The Madison County Journal‘s Zach Mitcham has the scoop:
“It’s just my heart feeling that I just don’t have it in me to run,” said Hudgens. “There was no discouragement. I know they’re going to say that people from Augusta got to you. But I haven’t talked to anybody from Augusta except those who were encouraging me to run.”
He said he doesn’t plan to back anybody else in the 10th District Congressional race.
The article continues:
Hudgens said that he and his wife, Suzanne, have been praying about whether he should run. He said they reached a decision Friday morning.

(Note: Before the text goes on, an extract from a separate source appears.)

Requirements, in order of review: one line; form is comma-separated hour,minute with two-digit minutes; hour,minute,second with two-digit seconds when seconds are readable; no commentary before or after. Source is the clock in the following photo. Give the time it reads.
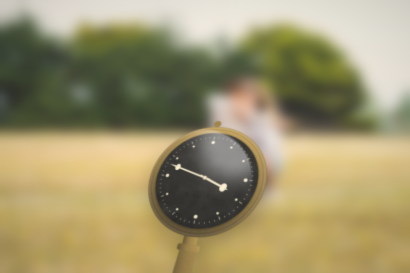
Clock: 3,48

Fair enough — running for Congress certainly isn’t for everybody. However, it would probably have been a better decision for Hudgens to have given the matter a bit more thought before he severely disrespected the previous officeholder with his rushing to announce candidacy on the day of Charlie Norwood’s death. If his decision on running wasn’t reached until today, then his foolishly-timed announcement of candidacy was an even more inexplicably poor choice.
“I’ve been out here three weeks on the campaign trail,” said Hudgens. “I just don’t have the fire in the belly that I need to do this. I’ve had tremendous reception everywhere I’ve gone. I just feel like I really don’t want to do this. I love being in the senate.” …Hudgens said that he will seek re-election to his District 47 post in 2008.
Again, there is no problem with that sentiment, or with that decision.
The problem comes from Hudgens’s abysmally foolish decision to announce his candidacy just as Mr. Norwood’s death was becoming public knowledge (a decision which almost certainly eroded potential support for his campaingn, and contributed to the ultimate decision to withdraw from the race), and from the domino effect his announcement of candidacy had on the region — including on Brian Kemp, who had announced that he was running to succeed Hudgens in the 47th, had filed for a campaign committee to raise cash for the run, and had garnered the endorsements of the entire Senate GOP Caucus and the Lieutenant Governor.
Hudgens’s decision to withdraw from the race was a good one. What little chance he might have theoretically had of winning the race likely evaporated the day of Mr. Norwood’s death, when Hudgens showed that he lacked even enough respect for a just-deceased colleague to even “wait until the body was cold” before rushing out to claim a stake in the 10th CD legacy. Hopefully Mr. Hudgens will take a lesson in grace and humility from this experience, and will apply it to his political and personal endeavors in the future.
The future of the 47th district may be an open question, as well. With Brian Kemp having been able to garner such wide support for a potential run (for a seat which had not officially been vacated yet), there is the possibility that Hudgens may soon be facing a primary challenge in the district — and from a former colleague. That is, of course, simply speculation; it is just as likely that Mr. Kemp would, out of a respect for his colleagues which Mr. Hudgens appears not to possess, decline to challenge an incumbent Republican in the ’08 primary.
However, were he to do so, there is a very good chance that he would win.